Data from 29 centers were entered prospectively (n=1,566) or by transfer of retrospective data (n=1,953). Survival according to the 7th edition N categories was evaluated using Kaplan-Meier (KM) survival curves and Cox proportional hazards regression analysis. Survival was measured from the date of diagnosis.

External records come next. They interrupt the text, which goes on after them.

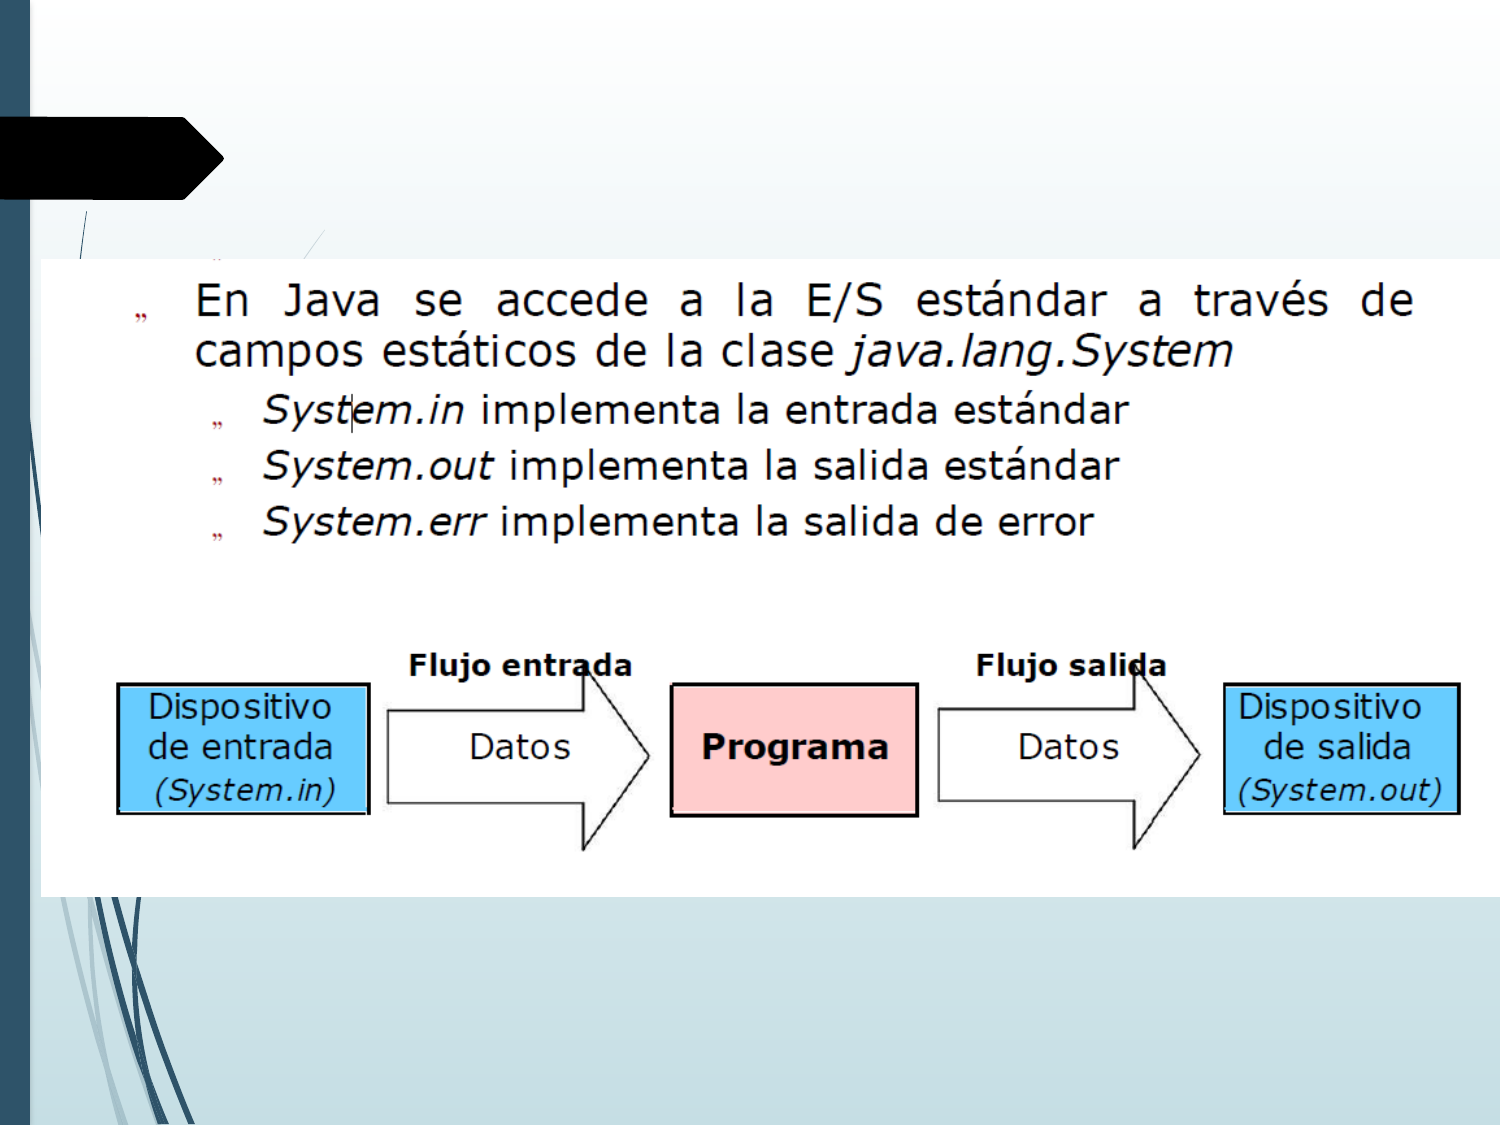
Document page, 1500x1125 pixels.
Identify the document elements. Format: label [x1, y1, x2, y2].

picture [41, 259, 1500, 898]
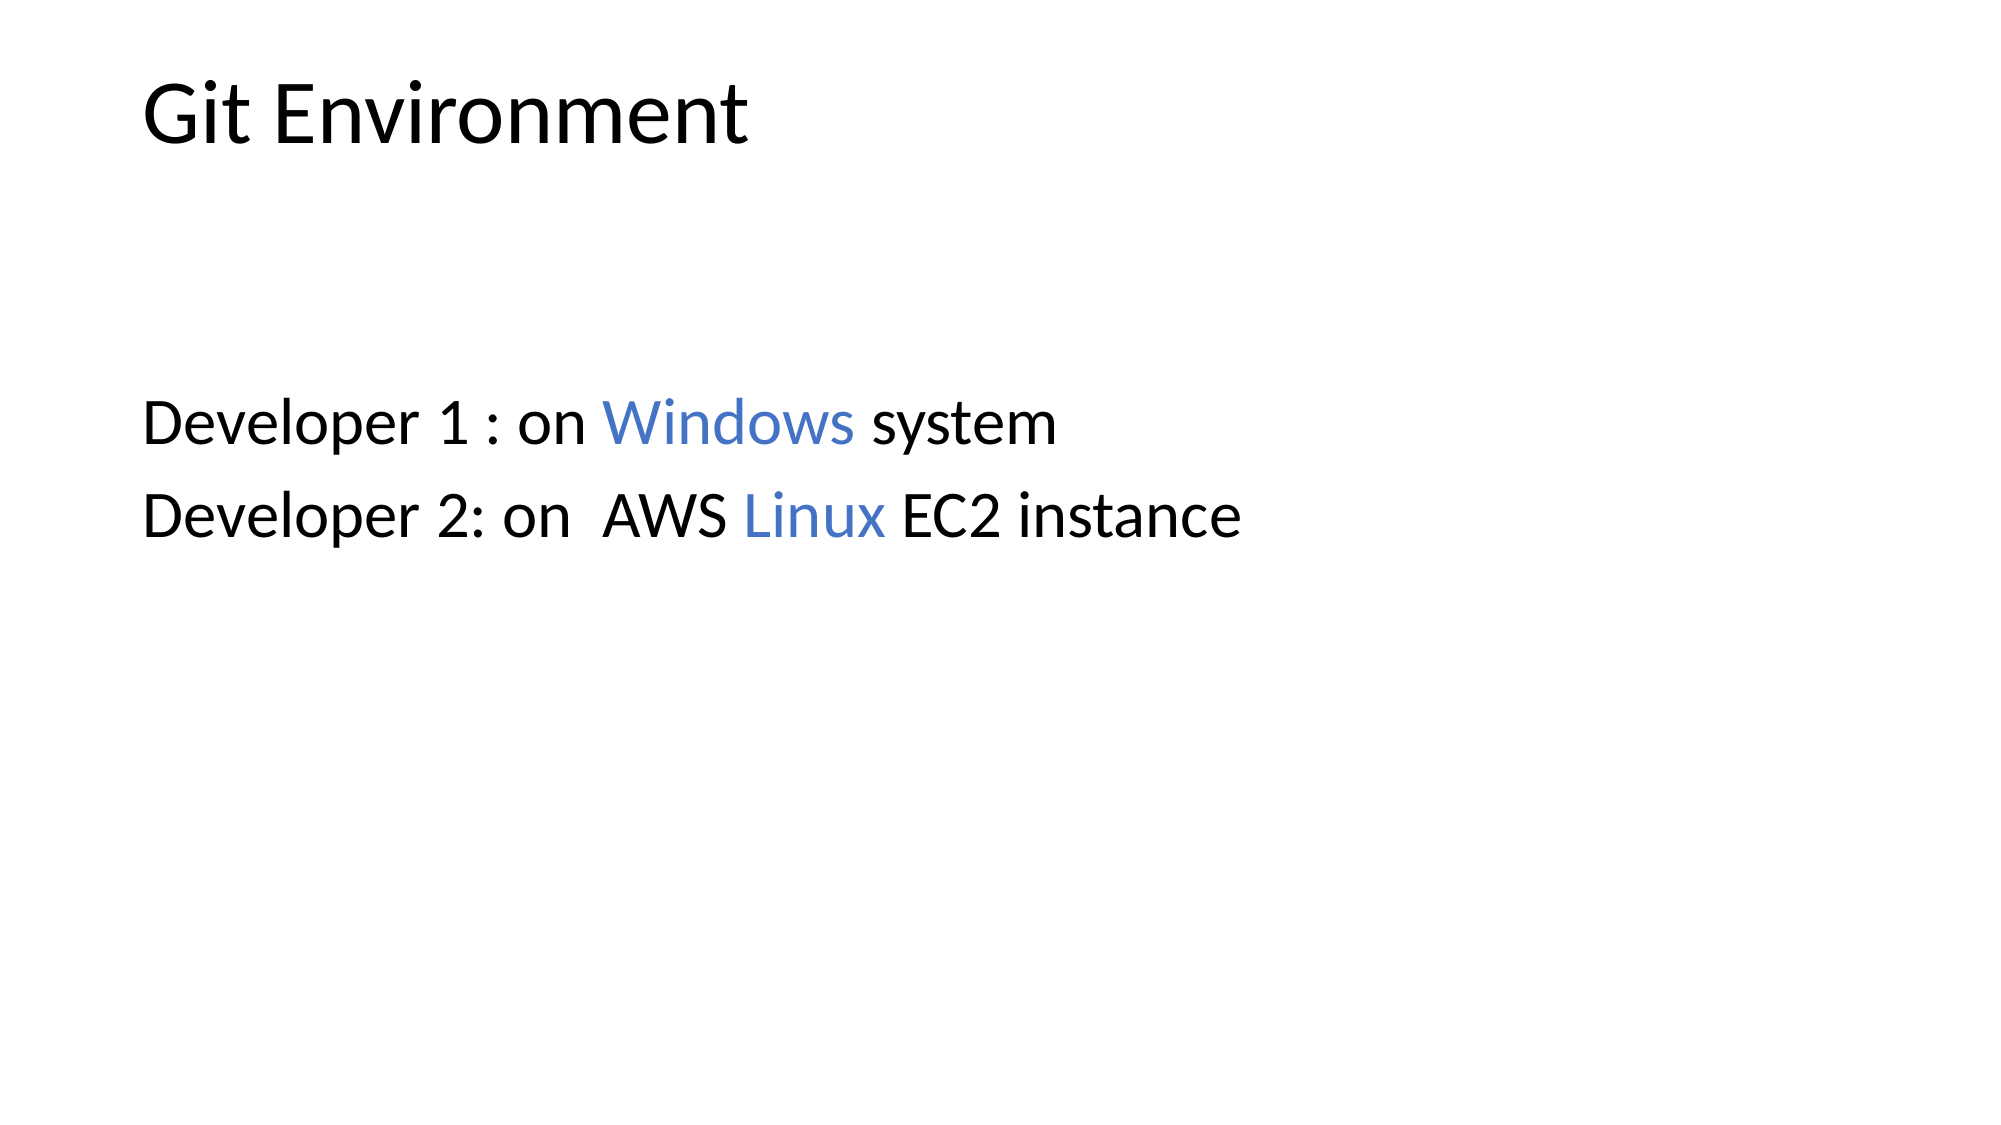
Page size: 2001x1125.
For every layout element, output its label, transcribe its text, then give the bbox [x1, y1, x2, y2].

list Git Environment Developer 1 : on Windows system Developer 2: on AWS Linux EC2 instance [127, 56, 1813, 950]
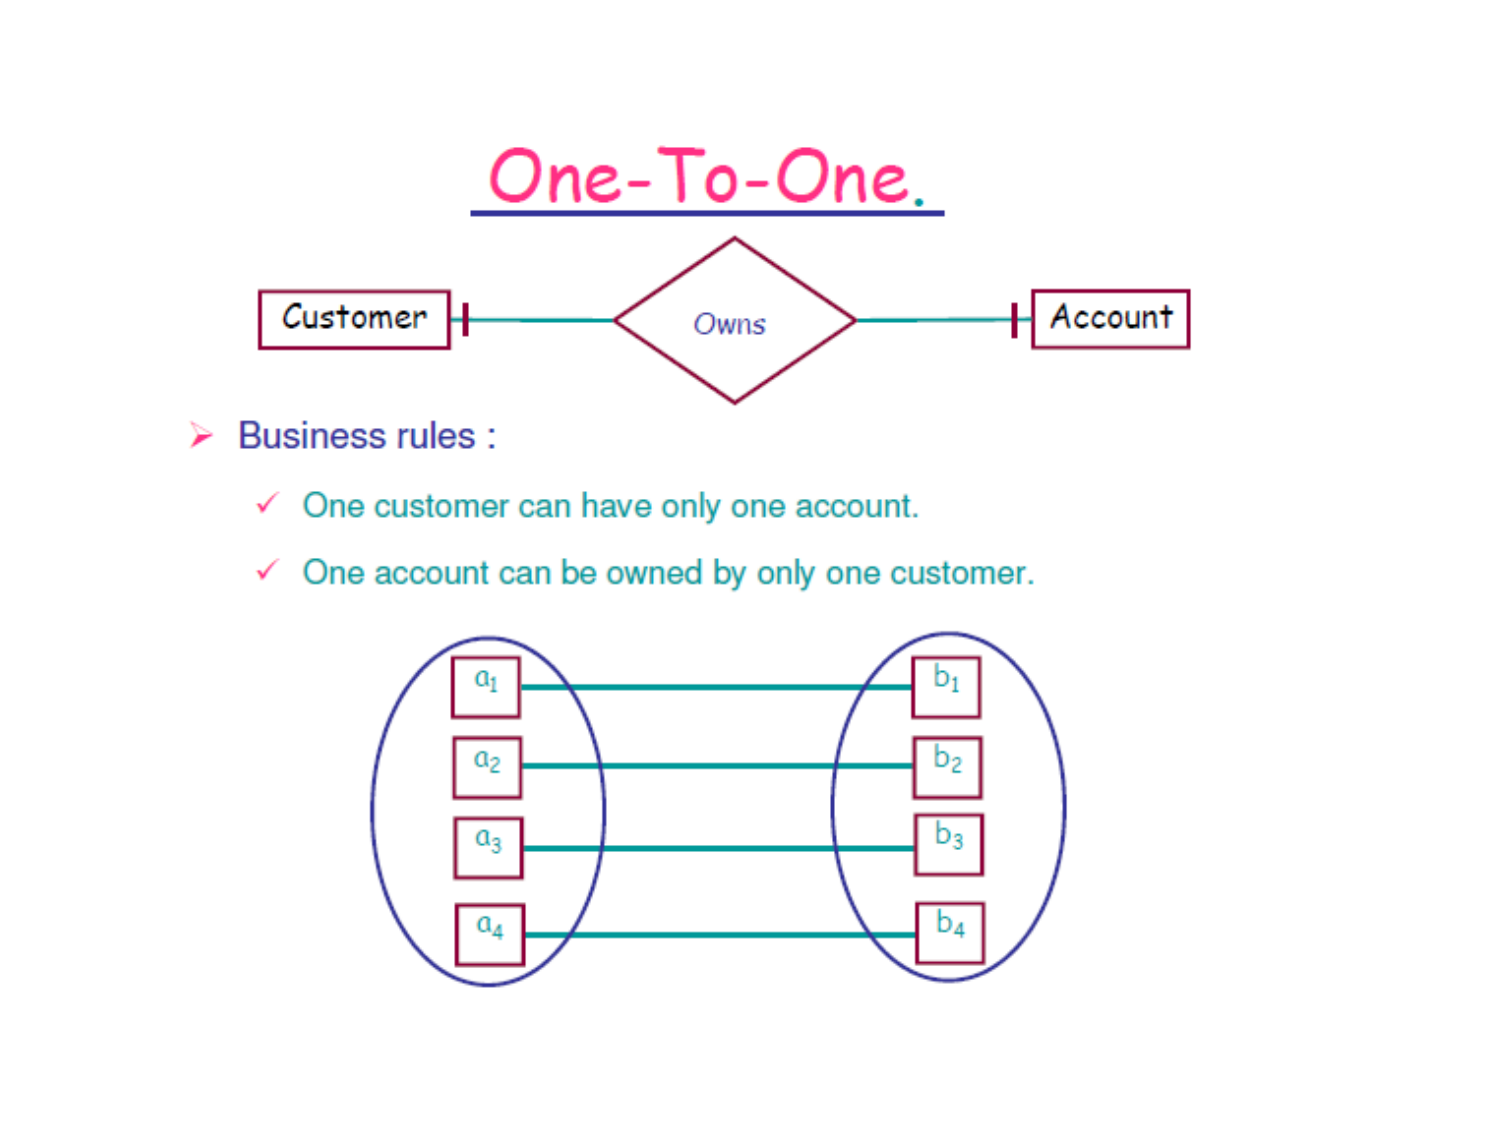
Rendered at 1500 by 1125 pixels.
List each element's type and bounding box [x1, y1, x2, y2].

picture [107, 87, 1376, 1026]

There were 2,432 analyzable cases: 1,603 had clinical (c) staging; 1,614 had pathologic (p) staging; and 785 had both. For clinically staged tumors there was no separation in KM curves between cN0, cN1 or cN2 (cN1 vs. cN0 HR 1.06, p=0.77 and cN2 vs. cN1 HR 1.04, p=0.85). For pathologically staged tumors, patients with pN1 or pN2 tumors had worse survival than those with pN0 tumors (HR 1.51, p<0.0001) but no survival difference was noted between those with pN1 and pN2 (HR 0.99, p=0.99). Patients with both pN1 and pN2 nodal involvement had poorer survival than those with pN2 only (HR 1.60, p=0.007) or pN0 (HR 1.62, p<0.0001). CONCLUSIONS: A recommendation to collapse both clinical and pathological N1 and N2 categories into a single N category comprising ipsilateral, intrathoracic nodal metastases (N1) will be made for the 8th edition staging system. Nodes previously categorized as N3 will be reclassified as N2.